• Problem to work on
Retype, exactly and completely, the listing that comes next, skipping its images.
--- START ---
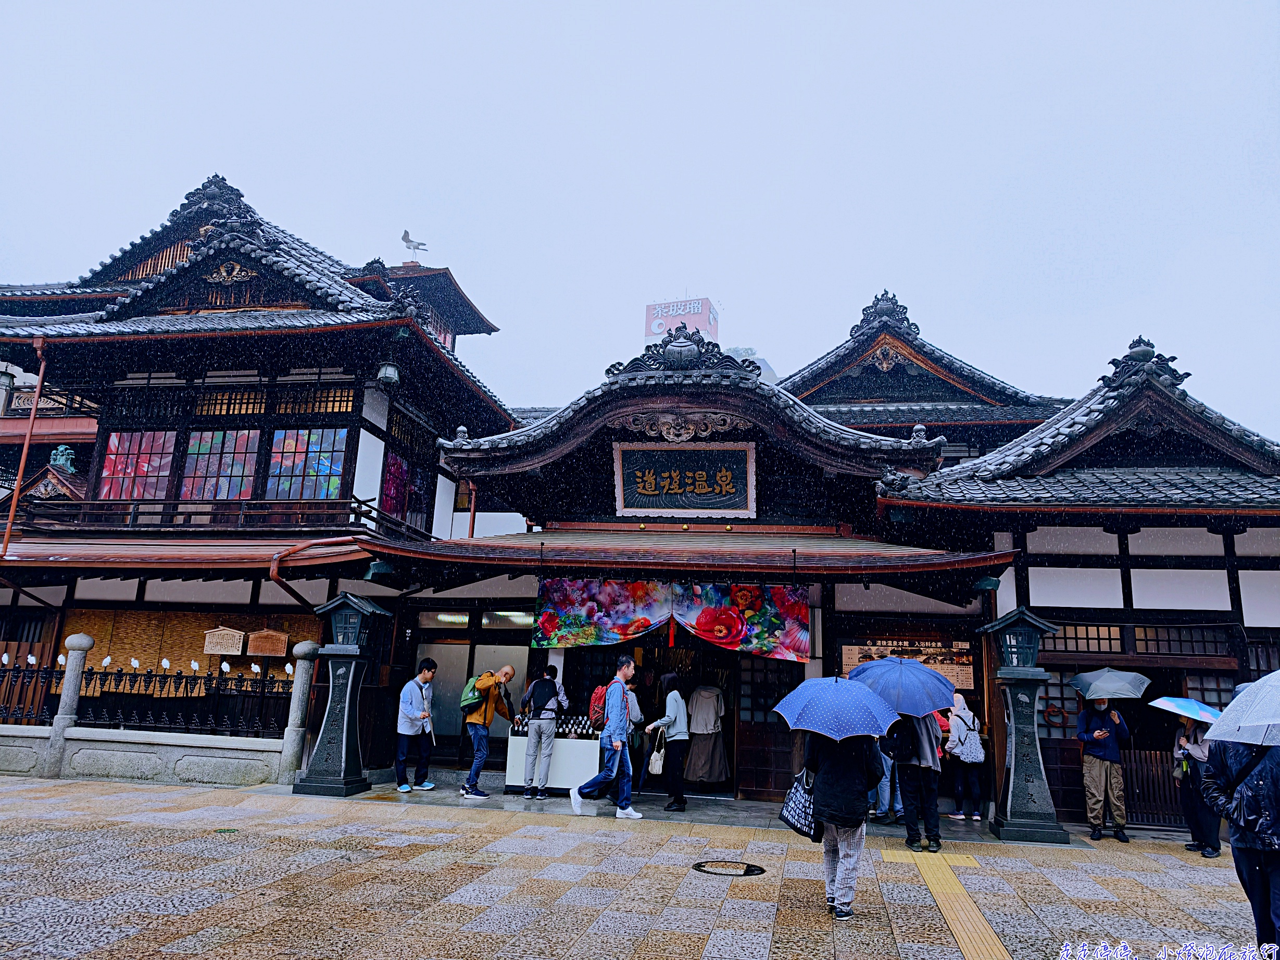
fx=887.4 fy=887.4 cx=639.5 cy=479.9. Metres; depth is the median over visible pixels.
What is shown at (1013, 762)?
stone lantern
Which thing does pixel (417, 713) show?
man
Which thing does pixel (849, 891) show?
person
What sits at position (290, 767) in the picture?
stone post
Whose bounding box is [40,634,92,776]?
stone post
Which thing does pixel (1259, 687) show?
umbrella
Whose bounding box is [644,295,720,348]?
billboard
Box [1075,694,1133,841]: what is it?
man
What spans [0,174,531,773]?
building
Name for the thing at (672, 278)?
sky
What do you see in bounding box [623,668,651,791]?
person
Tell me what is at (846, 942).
pavement
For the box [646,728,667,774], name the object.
tote bag
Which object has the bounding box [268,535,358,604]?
drainpipe
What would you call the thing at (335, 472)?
window
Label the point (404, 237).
bird sculpture
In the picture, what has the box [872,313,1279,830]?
building
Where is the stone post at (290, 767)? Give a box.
[277,643,318,785]
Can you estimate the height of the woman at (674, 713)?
1.518 m
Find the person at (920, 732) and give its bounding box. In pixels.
[888,709,945,852]
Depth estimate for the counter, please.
11.00 m
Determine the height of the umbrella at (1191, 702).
0.306 m
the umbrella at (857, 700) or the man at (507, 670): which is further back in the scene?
the man at (507, 670)
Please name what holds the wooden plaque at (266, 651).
attached to the building at (356, 466)
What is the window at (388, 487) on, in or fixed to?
in the building at (356, 466)
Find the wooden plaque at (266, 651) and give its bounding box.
[246,628,289,655]
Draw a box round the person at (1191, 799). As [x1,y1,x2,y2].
[1170,709,1221,856]
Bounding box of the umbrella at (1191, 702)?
[1148,695,1221,723]
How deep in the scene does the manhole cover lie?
7.02 m
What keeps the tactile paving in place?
in the pavement
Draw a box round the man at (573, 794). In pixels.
[567,654,643,817]
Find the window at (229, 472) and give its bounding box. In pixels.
[178,429,260,500]
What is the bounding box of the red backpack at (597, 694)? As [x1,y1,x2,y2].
[588,683,610,729]
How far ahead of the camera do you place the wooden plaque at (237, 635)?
12.86 m
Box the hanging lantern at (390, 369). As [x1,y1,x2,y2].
[376,359,400,387]
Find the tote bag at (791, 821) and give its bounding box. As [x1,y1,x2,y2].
[778,767,820,840]
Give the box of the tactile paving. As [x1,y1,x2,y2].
[879,847,1013,959]
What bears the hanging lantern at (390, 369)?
hanging from the building at (356, 466)
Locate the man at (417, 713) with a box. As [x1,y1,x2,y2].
[394,658,437,792]
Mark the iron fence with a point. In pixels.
(186, 692)
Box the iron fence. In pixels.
[0,654,299,736]
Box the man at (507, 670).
[459,661,516,798]
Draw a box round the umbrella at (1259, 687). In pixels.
[1205,670,1279,745]
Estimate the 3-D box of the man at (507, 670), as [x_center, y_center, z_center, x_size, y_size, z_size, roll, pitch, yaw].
[-1.890,3.007,10.766,0.625,1.538,0.727,0,-12,10]
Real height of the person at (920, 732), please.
1.871 m
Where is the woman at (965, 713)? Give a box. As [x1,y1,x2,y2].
[943,689,985,820]
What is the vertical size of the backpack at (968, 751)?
0.524 m
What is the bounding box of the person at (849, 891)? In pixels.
[800,723,883,919]
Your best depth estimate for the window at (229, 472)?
13.70 m
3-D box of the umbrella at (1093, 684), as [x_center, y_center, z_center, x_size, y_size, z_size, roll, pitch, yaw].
[4.905,2.179,9.286,0.702,0.401,0.719,0,-12,10]
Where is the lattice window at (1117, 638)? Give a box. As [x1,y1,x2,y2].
[1047,621,1232,659]
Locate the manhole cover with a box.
[693,859,766,876]
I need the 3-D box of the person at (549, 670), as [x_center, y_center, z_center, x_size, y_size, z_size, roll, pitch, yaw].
[-1.206,3.044,11.271,0.544,1.351,0.569,3,-12,-4]
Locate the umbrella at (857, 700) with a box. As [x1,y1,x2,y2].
[772,674,898,741]
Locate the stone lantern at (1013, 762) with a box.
[977,606,1070,843]
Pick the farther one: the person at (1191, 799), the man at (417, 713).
the man at (417, 713)
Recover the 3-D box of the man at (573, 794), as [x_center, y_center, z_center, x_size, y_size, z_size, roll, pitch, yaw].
[-0.332,2.748,9.635,0.710,1.674,0.577,0,-12,10]
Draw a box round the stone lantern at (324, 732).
[294,593,389,796]
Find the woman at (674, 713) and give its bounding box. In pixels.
[645,672,692,812]
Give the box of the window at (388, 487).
[380,450,428,530]
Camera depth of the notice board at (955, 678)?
10.79 m
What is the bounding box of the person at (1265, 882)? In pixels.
[1198,715,1279,955]
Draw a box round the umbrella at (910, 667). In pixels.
[847,656,955,717]
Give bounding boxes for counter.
[503,724,600,793]
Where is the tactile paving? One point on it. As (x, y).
(931, 869)
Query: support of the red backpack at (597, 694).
attached to the man at (573, 794)
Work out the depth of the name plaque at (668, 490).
12.36 m
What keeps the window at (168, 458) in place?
in the building at (356, 466)
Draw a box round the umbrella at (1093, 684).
[1068,667,1150,700]
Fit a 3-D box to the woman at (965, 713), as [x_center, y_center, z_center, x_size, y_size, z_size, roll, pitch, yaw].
[3.786,3.212,10.365,0.508,1.479,0.602,0,-12,10]
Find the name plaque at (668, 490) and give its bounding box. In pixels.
[612,440,757,517]
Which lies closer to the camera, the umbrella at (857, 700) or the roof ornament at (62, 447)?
the umbrella at (857, 700)
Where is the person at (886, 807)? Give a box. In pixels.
[868,733,900,821]
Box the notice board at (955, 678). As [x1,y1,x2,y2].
[835,638,974,689]
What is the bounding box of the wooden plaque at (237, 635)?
[201,625,245,654]
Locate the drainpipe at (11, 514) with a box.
[0,333,48,556]
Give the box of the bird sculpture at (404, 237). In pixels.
[400,229,429,262]
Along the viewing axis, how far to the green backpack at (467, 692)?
10.63 m
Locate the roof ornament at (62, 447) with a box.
[48,443,78,472]
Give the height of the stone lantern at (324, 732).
2.313 m
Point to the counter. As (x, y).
(578, 743)
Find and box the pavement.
[0,774,1276,959]
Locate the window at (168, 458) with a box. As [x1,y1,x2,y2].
[99,429,178,500]
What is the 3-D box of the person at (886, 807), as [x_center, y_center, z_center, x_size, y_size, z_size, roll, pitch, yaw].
[2.711,3.035,10.004,0.629,1.511,0.644,3,-12,-7]
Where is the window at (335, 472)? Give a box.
[265,428,347,499]
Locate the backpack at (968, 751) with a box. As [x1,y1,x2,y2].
[952,707,984,762]
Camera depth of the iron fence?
11.76 m
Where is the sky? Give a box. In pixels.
[0,0,1279,430]
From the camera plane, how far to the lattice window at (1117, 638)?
10.54 m
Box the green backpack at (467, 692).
[459,673,487,713]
--- END ---
• Answer space
fx=887.4 fy=887.4 cx=639.5 cy=479.9. Metres; depth is the median over visible pixels.
What is shown at (1013, 762)?
stone lantern
Which thing does pixel (417, 713) show?
man
Which thing does pixel (849, 891) show?
person
What sits at position (290, 767) in the picture?
stone post
Whose bounding box is [40,634,92,776]?
stone post
Which thing does pixel (1259, 687) show?
umbrella
Whose bounding box is [644,295,720,348]?
billboard
Box [1075,694,1133,841]: what is it?
man
What spans [0,174,531,773]?
building
Name for the thing at (672, 278)?
sky
What do you see in bounding box [623,668,651,791]?
person
Tell me what is at (846, 942).
pavement
For the box [646,728,667,774], name the object.
tote bag
Which object has the bounding box [268,535,358,604]?
drainpipe
What would you call the thing at (335, 472)?
window
Label the point (404, 237).
bird sculpture
In the picture, what has the box [872,313,1279,830]?
building
Where is the stone post at (290, 767)? Give a box.
[277,643,318,785]
Can you estimate the height of the woman at (674, 713)?
1.518 m
Find the person at (920, 732) and give its bounding box. In pixels.
[888,709,945,852]
Depth estimate for the counter, please.
11.00 m
Determine the height of the umbrella at (1191, 702).
0.306 m
the umbrella at (857, 700) or the man at (507, 670): which is further back in the scene?
the man at (507, 670)
Please name what holds the wooden plaque at (266, 651).
attached to the building at (356, 466)
What is the window at (388, 487) on, in or fixed to?
in the building at (356, 466)
Find the wooden plaque at (266, 651) and give its bounding box.
[246,628,289,655]
Draw a box round the person at (1191, 799). As [x1,y1,x2,y2].
[1170,709,1221,856]
Bounding box of the umbrella at (1191, 702)?
[1148,695,1221,723]
How deep in the scene does the manhole cover lie?
7.02 m
What keeps the tactile paving in place?
in the pavement
Draw a box round the man at (573, 794). In pixels.
[567,654,643,817]
Find the window at (229, 472) and give its bounding box. In pixels.
[178,429,260,500]
What is the bounding box of the red backpack at (597, 694)? As [x1,y1,x2,y2].
[588,683,610,729]
How far ahead of the camera do you place the wooden plaque at (237, 635)?
12.86 m
Box the hanging lantern at (390, 369). As [x1,y1,x2,y2].
[376,359,400,387]
Find the tote bag at (791, 821) and give its bounding box. As [x1,y1,x2,y2].
[778,767,820,840]
Give the box of the tactile paving. As [x1,y1,x2,y2].
[879,847,1013,959]
What bears the hanging lantern at (390, 369)?
hanging from the building at (356, 466)
Locate the man at (417, 713) with a box. As [x1,y1,x2,y2].
[394,658,437,792]
Mark the iron fence with a point. In pixels.
(186, 692)
Box the iron fence. In pixels.
[0,654,299,736]
Box the man at (507, 670).
[459,661,516,798]
Draw a box round the umbrella at (1259, 687). In pixels.
[1205,670,1279,745]
Estimate the 3-D box of the man at (507, 670), as [x_center, y_center, z_center, x_size, y_size, z_size, roll, pitch, yaw].
[-1.890,3.007,10.766,0.625,1.538,0.727,0,-12,10]
Real height of the person at (920, 732), please.
1.871 m
Where is the woman at (965, 713)? Give a box. As [x1,y1,x2,y2].
[943,689,985,820]
What is the vertical size of the backpack at (968, 751)?
0.524 m
What is the bounding box of the person at (849, 891)? In pixels.
[800,723,883,919]
Your best depth estimate for the window at (229, 472)?
13.70 m
3-D box of the umbrella at (1093, 684), as [x_center, y_center, z_center, x_size, y_size, z_size, roll, pitch, yaw].
[4.905,2.179,9.286,0.702,0.401,0.719,0,-12,10]
Where is the lattice window at (1117, 638)? Give a box. As [x1,y1,x2,y2].
[1047,621,1232,659]
Locate the manhole cover with a box.
[693,859,766,876]
I need the 3-D box of the person at (549, 670), as [x_center, y_center, z_center, x_size, y_size, z_size, roll, pitch, yaw].
[-1.206,3.044,11.271,0.544,1.351,0.569,3,-12,-4]
Locate the umbrella at (857, 700) with a box. As [x1,y1,x2,y2].
[772,674,898,741]
Locate the stone lantern at (1013, 762) with a box.
[977,606,1070,843]
Pick the farther one: the person at (1191, 799), the man at (417, 713).
the man at (417, 713)
Recover the 3-D box of the man at (573, 794), as [x_center, y_center, z_center, x_size, y_size, z_size, roll, pitch, yaw].
[-0.332,2.748,9.635,0.710,1.674,0.577,0,-12,10]
Draw a box round the stone lantern at (324, 732).
[294,593,389,796]
Find the woman at (674, 713) and give its bounding box. In pixels.
[645,672,692,812]
Give the box of the window at (388, 487).
[380,450,428,530]
Camera depth of the notice board at (955, 678)?
10.79 m
What is the bounding box of the person at (1265, 882)? In pixels.
[1198,715,1279,955]
Draw a box round the umbrella at (910, 667). In pixels.
[847,656,955,717]
Give bounding boxes for counter.
[503,724,600,793]
Where is the tactile paving? One point on it. As (x, y).
(931, 869)
Query: support of the red backpack at (597, 694).
attached to the man at (573, 794)
Work out the depth of the name plaque at (668, 490).
12.36 m
What keeps the window at (168, 458) in place?
in the building at (356, 466)
Draw a box round the umbrella at (1093, 684).
[1068,667,1150,700]
Fit a 3-D box to the woman at (965, 713), as [x_center, y_center, z_center, x_size, y_size, z_size, roll, pitch, yaw].
[3.786,3.212,10.365,0.508,1.479,0.602,0,-12,10]
Find the name plaque at (668, 490) and give its bounding box. In pixels.
[612,440,757,517]
Which lies closer to the camera, the umbrella at (857, 700) or the roof ornament at (62, 447)?
the umbrella at (857, 700)
Where is the person at (886, 807)? Give a box. In pixels.
[868,733,900,821]
Box the notice board at (955, 678). As [x1,y1,x2,y2].
[835,638,974,689]
What is the bounding box of the wooden plaque at (237, 635)?
[201,625,245,654]
Locate the drainpipe at (11, 514) with a box.
[0,333,48,556]
Give the box of the bird sculpture at (404, 237). In pixels.
[400,229,429,262]
Along the viewing axis, how far to the green backpack at (467, 692)?
10.63 m
Locate the roof ornament at (62, 447) with a box.
[48,443,78,472]
Give the height of the stone lantern at (324, 732).
2.313 m
Point to the counter. As (x, y).
(578, 743)
Find and box the pavement.
[0,774,1276,959]
Locate the window at (168, 458) with a box. As [x1,y1,x2,y2].
[99,429,178,500]
What is the 3-D box of the person at (886, 807), as [x_center, y_center, z_center, x_size, y_size, z_size, roll, pitch, yaw].
[2.711,3.035,10.004,0.629,1.511,0.644,3,-12,-7]
Where is the window at (335, 472)? Give a box.
[265,428,347,499]
Locate the backpack at (968, 751) with a box. As [x1,y1,x2,y2].
[952,707,984,762]
Camera depth of the iron fence?
11.76 m
Where is the sky? Give a box. In pixels.
[0,0,1279,430]
From the camera plane, how far to the lattice window at (1117, 638)?
10.54 m
Box the green backpack at (467, 692).
[459,673,487,713]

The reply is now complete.